O sr. Capra é, nisto, perfeitamente inconsequente com o método holístico que advoga. Para o holismo, toda separação estanque entre uma idéia e suas manifestações práticas é nada mais que um abstratismo. Holisticamente falando, o efeito benéfico ou destrutivo dos engenhos nucleares tem de estar arraigado no próprio modus cognoscendi que os produziu. Se o sr. Capra enxerga ligações até mesmo entre o mecanicismo e a estrutura da família patriarcal, como pode ser cego para as relações, muito mais próximas, entre o conteúdo teorético de uma ciência e suas aplicações práticas?

  1. Em nossa sociedade, afirma o sr. Capra, o trabalho entrópico ( trabalho repetitivo que não deixa efeitos duradouros, como por exemplo cozinhar um jantar que será consumido imediatamente ) é desvalorizado, e por isto é atribuído às mulheres e aos grupos minoritários. Esta desvalorização, diz ele, é típica da sociedade industrial.

Nesse caso, deveríamos considerar sociedades industriais as tribos do Alto Xingu, as cidades-Estado da antiga Grécia, a sociedade européia da Idade Média. Não existiu jamais uma sociedade em que os serviços entrópicos fossem mais valorizados que os outros.
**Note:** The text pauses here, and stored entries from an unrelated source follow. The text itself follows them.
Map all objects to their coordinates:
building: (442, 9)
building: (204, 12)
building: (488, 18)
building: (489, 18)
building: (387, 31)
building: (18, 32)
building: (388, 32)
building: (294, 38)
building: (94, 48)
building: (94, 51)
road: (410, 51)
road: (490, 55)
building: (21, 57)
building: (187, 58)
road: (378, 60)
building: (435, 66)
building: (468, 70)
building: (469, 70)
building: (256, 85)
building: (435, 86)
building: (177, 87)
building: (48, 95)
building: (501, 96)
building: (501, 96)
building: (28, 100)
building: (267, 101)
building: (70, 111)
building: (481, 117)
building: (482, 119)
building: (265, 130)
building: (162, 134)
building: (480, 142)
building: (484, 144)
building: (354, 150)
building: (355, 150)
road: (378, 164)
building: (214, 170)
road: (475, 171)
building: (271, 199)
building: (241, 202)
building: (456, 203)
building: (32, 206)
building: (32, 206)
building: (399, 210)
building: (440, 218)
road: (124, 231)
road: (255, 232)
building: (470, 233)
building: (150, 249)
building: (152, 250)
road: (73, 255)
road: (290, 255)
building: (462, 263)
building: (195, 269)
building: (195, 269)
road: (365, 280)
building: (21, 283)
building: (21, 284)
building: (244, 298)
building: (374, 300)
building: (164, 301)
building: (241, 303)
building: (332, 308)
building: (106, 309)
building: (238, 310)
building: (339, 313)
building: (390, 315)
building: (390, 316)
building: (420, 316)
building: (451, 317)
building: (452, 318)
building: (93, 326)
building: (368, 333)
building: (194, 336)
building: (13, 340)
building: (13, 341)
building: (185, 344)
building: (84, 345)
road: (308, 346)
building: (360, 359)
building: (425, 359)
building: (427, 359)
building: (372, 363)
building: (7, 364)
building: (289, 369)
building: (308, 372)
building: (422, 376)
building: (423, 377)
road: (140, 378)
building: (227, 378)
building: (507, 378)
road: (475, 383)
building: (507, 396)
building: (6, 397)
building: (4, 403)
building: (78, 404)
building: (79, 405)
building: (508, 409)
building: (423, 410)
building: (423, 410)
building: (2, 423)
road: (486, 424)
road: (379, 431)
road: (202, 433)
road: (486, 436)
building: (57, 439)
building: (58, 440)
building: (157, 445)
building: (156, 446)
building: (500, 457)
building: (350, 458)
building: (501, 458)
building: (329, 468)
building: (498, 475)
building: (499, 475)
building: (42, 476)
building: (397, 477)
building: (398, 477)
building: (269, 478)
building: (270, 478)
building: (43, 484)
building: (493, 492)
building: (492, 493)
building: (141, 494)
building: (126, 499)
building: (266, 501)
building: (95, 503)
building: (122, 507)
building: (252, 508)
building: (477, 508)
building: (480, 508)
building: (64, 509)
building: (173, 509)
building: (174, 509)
Mas, segundo o sr. Capra, existiu. Ele dá como exemplos os mosteiros de monges budistas e cristãos, onde cozinhar é uma honra e limpar as privadas um mérito invejável. Será preciso explicar ao sr. Capra que uma ordem monástica não constitui uma “sociedade”, mas uma comunidade minoritária que pressupõe em torno a existência de uma sociedade a cujos valores possa se opor? Se, dentro de um mosteiro, o trabalho entrópico tem valor, é justamente porque não o tem na sociedade maior em torno. Os trabalhos humildes adquirem ali dentro um valor espiritual e disciplinar justamente na medida em que no “mundo” têm pouco prestígio social ou valor econômico. A desvalorização social do trabalho entrópico não é característica da sociedade industrial, mas da sociedade humana em geral; inversamente, a sua valorização espiritual é um traço distintivo das minorias espiritualizadas envolvidas em alguma forma de rejeição religiosa do “mundo”.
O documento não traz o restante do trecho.